Comment lire le politique à travers le culte rendu aux grands morts, héros ou martyrs? À l’âge romantique, de la Restauration des Bourbons au retour des cendres de Napoléon (1814-1840), au moment où la dignité des morts est réaffirmée, où les larmes sensibles sont valorisées, Paris résonne de ces deuils dynastiques, étatiques, contestataires, voire insurrectionnels qui disent les fractures et les efforts de réconciliation d’une société avec elle-même.

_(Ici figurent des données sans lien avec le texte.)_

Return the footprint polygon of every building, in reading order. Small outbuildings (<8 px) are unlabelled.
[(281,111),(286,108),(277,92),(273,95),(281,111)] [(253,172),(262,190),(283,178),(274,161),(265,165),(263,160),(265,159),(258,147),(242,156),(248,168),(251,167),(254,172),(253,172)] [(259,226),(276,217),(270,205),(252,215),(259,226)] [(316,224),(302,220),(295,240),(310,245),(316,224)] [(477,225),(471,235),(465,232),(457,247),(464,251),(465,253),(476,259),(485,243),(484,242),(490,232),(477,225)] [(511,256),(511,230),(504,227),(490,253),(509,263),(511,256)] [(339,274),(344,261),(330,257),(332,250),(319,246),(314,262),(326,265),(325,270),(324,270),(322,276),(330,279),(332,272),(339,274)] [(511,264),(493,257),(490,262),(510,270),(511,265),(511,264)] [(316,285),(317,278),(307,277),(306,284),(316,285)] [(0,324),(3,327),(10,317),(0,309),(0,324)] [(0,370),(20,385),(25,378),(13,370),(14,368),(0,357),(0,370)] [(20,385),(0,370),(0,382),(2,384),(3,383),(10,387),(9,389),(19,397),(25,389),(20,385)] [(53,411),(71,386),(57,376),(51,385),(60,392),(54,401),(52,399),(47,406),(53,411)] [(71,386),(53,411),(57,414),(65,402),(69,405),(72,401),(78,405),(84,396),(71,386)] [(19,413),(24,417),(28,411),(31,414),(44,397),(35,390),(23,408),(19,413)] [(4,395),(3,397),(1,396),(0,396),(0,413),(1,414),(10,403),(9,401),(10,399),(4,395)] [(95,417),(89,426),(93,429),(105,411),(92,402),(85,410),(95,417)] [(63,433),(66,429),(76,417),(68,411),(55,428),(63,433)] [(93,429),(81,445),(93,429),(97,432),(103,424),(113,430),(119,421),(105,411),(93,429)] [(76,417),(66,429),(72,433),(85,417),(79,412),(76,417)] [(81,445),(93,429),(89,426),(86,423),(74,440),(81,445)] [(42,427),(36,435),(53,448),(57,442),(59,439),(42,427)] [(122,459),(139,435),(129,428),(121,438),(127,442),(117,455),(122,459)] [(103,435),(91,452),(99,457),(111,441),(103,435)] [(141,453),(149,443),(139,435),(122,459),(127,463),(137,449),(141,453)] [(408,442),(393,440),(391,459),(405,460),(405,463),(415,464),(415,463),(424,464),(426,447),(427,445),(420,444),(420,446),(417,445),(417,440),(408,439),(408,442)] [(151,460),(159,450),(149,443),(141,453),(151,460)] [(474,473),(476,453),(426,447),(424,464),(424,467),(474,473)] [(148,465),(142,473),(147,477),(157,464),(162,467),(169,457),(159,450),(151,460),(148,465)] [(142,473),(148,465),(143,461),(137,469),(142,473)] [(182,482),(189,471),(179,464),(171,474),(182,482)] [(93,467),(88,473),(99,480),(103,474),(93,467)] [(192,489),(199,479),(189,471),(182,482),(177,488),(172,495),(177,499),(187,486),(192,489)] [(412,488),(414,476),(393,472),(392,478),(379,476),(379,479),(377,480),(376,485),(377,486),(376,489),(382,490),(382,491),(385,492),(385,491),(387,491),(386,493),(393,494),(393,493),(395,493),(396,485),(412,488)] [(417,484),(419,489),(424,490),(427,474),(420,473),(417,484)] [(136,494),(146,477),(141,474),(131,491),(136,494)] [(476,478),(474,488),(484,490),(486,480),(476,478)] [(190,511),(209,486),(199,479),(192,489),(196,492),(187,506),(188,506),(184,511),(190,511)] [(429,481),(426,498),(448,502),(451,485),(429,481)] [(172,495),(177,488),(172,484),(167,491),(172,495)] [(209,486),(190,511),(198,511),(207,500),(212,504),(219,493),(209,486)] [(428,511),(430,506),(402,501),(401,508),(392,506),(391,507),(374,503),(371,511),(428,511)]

Une génération après la Révolution, en plein apprentissage de la vie parlementaire, les affontements politiques s’expriment par des panthéons rivaux, des mémoires contradictoires et des rites concurrents. Le deuil des victimes de la Révolution vise à exorciser le régicide dans une improbable expiation nationale. Les funérailles dynastiques des Bourbons (duc de Berry, Louis XVIII) célèbrent le seul sang royal, quand le régime de Louis-Philippe «bricole» un deuil national réconciliateur – celui de Napoléon ou des insurgés de 1830. Au risque de voir se retourner cette mémoire contre lui-même. Dans le même temps, des funérailles d’opposition permettent à des exclus de la politique de pénétrer par effraction dans le cours de l’histoire. Des foules en deuil traversent la capitale et inventent l’«enterrement-manif» autour de la dépouille du général Foy, de Benjamin Constant, du général Lamarque ou de La Fayette. L’impossible deuil des vaincus, de Napoléon aux insurgés tombés sur les barricades, parvient aussi à percer dans l’espace public populaire.
À travers ces deuils concurrents, l’ouvrage propose un «étonnant voyage» (Alain Corbin), une immersion complète dans des gestes, des mots, des émotions qui suggèrent une autre manière d’écrire l’histoire politique.